HMS Audacious was a King George V class battleship of the Royal Navy. The vessel did not survive its first conflict, being sunk by a naval mine off the northern coast of Donegal in Ireland in 1914.

At the beginning of World War I Audacious was part of the Second Battle Squadron of the British Grand Fleet. On 27 October 1914 the Second Battle Squadron, consisting of the 'super-dreadnoughts' HMS King George V, HMS Ajax, HMS Centurion, Audacious, HMS Monarch, HMS Thunderer and HMS Orion, left Lough Swilly to conduct gunnery exercises.

At around 08:45 Audacious ran upon a mine laid by the German auxiliary mine-layer Berlin, resulting in the flooding of several compartments. The ship tried to return to port, but an hour later water leaking through the bulkheads flooded the engine rooms, forcing them to be abandoned. This left Audacious without power and led to the evacuation of all non-essential crewmembers to the escorts and the nearby White Star Liner RMS Olympic. Throughout the afternoon Olympic and the cruiser HMS Liverpool attempted to take Audacious into tow, but the lines snapped time and again.

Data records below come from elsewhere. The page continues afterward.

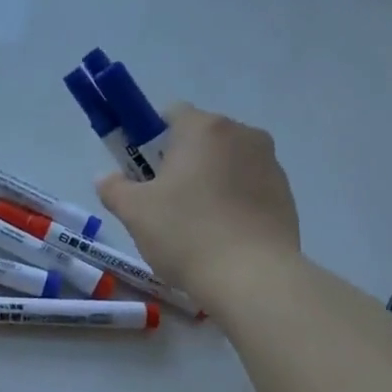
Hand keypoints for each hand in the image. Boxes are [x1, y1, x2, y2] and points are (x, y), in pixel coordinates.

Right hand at [95, 103, 299, 300]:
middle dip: (179, 162)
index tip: (140, 172)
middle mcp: (243, 135)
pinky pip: (248, 188)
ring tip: (194, 225)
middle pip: (200, 139)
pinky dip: (232, 202)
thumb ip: (114, 188)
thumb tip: (106, 177)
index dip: (149, 139)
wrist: (252, 277)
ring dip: (208, 182)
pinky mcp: (285, 195)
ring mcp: (270, 164)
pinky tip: (220, 236)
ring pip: (226, 163)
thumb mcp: (134, 212)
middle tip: (161, 202)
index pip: (170, 114)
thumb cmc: (186, 233)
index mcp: (204, 128)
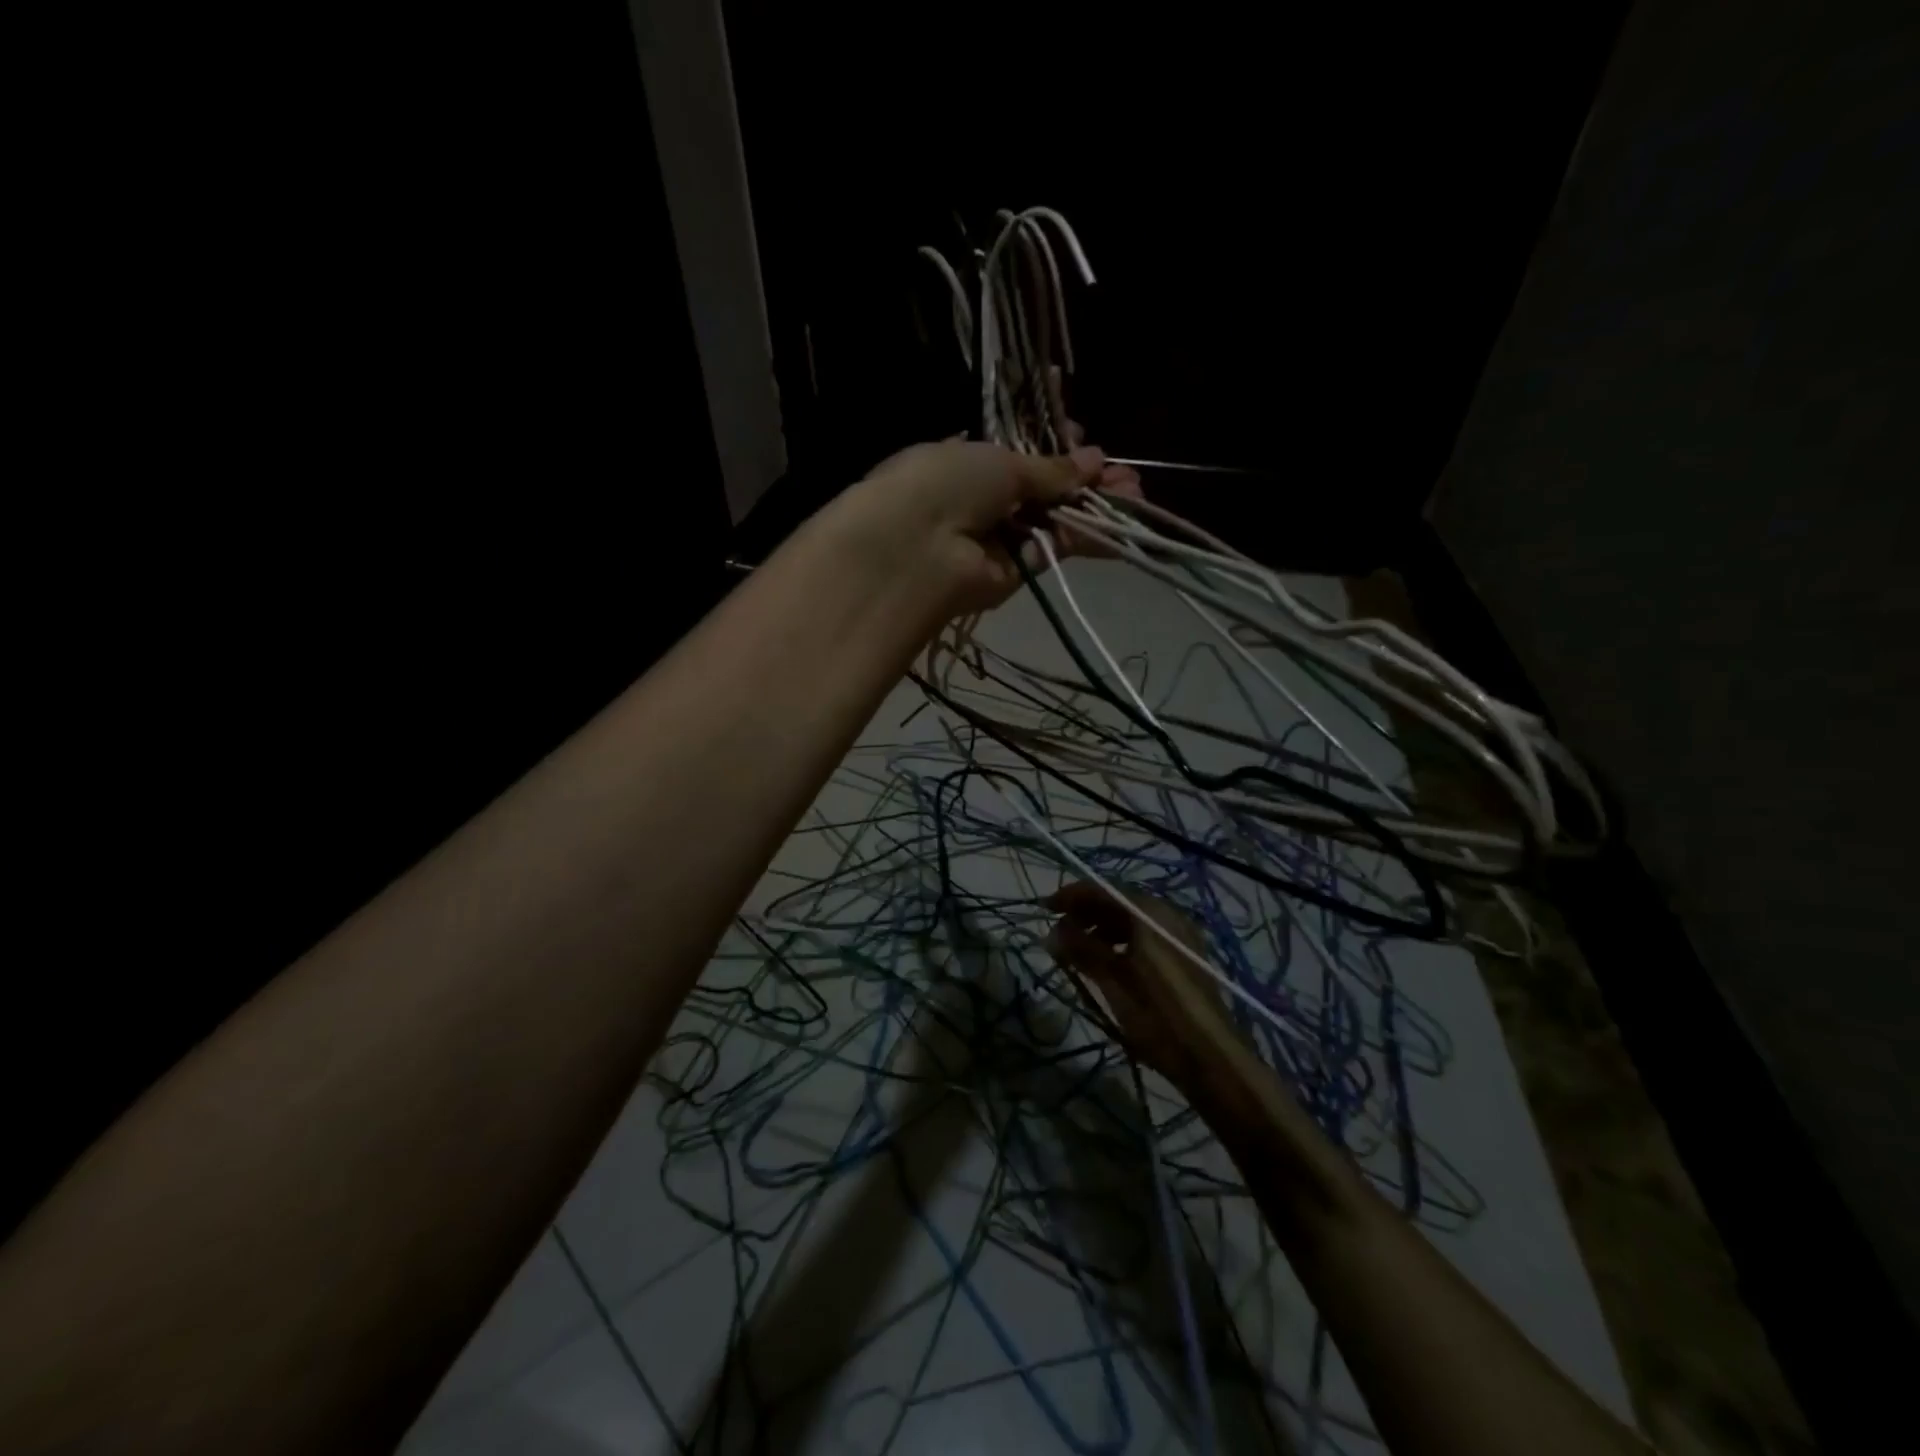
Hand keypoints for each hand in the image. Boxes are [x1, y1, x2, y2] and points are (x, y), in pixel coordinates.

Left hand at [833, 440, 1143, 616]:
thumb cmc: (947, 482)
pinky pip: (1056, 548)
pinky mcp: (1015, 572)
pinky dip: (1088, 537)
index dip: (1053, 442)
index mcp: (967, 460)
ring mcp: (1000, 537)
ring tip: (1137, 497)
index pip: (1018, 450)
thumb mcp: (1000, 460)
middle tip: (1126, 475)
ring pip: (1055, 519)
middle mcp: (984, 499)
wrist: (915, 548)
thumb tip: (1092, 458)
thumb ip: (1048, 466)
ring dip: (1094, 506)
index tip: (1083, 432)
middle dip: (1084, 478)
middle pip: (1043, 488)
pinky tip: (1124, 527)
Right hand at [1045, 881, 1242, 1084]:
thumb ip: (1082, 950)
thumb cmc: (1158, 1018)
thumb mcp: (1114, 983)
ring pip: (1134, 918)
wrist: (1213, 1059)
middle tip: (1058, 929)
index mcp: (1151, 914)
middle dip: (1086, 911)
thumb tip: (1052, 932)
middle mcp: (1168, 914)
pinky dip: (1124, 938)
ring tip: (1078, 947)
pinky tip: (1108, 959)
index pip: (1104, 890)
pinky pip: (1149, 932)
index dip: (1071, 896)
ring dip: (1103, 926)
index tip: (1045, 909)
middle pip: (1120, 901)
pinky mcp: (1188, 953)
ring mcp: (1181, 933)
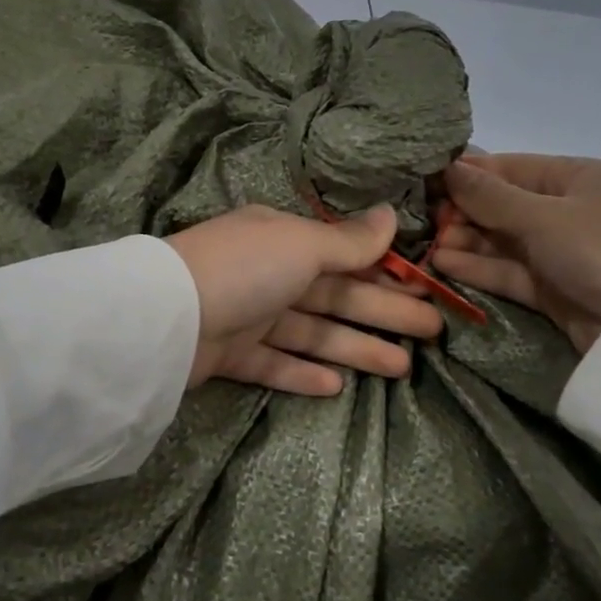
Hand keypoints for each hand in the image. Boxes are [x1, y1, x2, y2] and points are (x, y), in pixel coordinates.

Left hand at [169, 205, 442, 395]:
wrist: (167, 317)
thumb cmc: (243, 268)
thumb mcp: (301, 245)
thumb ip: (348, 240)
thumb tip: (390, 214)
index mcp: (280, 239)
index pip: (342, 256)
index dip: (384, 273)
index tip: (423, 290)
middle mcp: (266, 273)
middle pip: (335, 295)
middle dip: (384, 313)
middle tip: (433, 333)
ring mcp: (246, 316)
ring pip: (311, 333)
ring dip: (355, 348)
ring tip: (402, 368)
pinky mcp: (230, 355)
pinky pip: (275, 364)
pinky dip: (303, 373)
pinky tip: (336, 386)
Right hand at [432, 155, 600, 353]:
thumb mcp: (544, 216)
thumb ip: (490, 196)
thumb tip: (447, 166)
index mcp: (574, 177)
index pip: (507, 168)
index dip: (465, 175)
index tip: (422, 183)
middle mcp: (566, 210)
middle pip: (501, 205)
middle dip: (461, 213)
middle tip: (422, 223)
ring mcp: (561, 251)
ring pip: (502, 241)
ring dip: (465, 242)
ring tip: (427, 247)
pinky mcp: (554, 289)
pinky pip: (509, 272)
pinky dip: (479, 268)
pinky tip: (443, 265)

At 18:00 the ship was abandoned by the remaining crew and capsized at 20:45, becoming the first British battleship to be lost in World War I and the only one without loss of life (although when the Audacious exploded upon capsizing, a piece of debris flew 800 yards and killed a member of the crew of another ship, the Liverpool).

The Royal Navy tried to keep the loss a secret, officially listing the ship as in service during the entire war, but this proved to be a futile attempt, due to the fact that many American passengers on the Olympic had witnessed and photographed the sinking.

A Royal Navy review board judged that a contributory factor in the loss was that Audacious was not at battle stations, with water-tight doors locked and damage control teams ready. Note that HMS Marlborough, of the subsequent (and fairly similar) Iron Duke class, was torpedoed at Jutland and for a time continued to steam at 17 knots.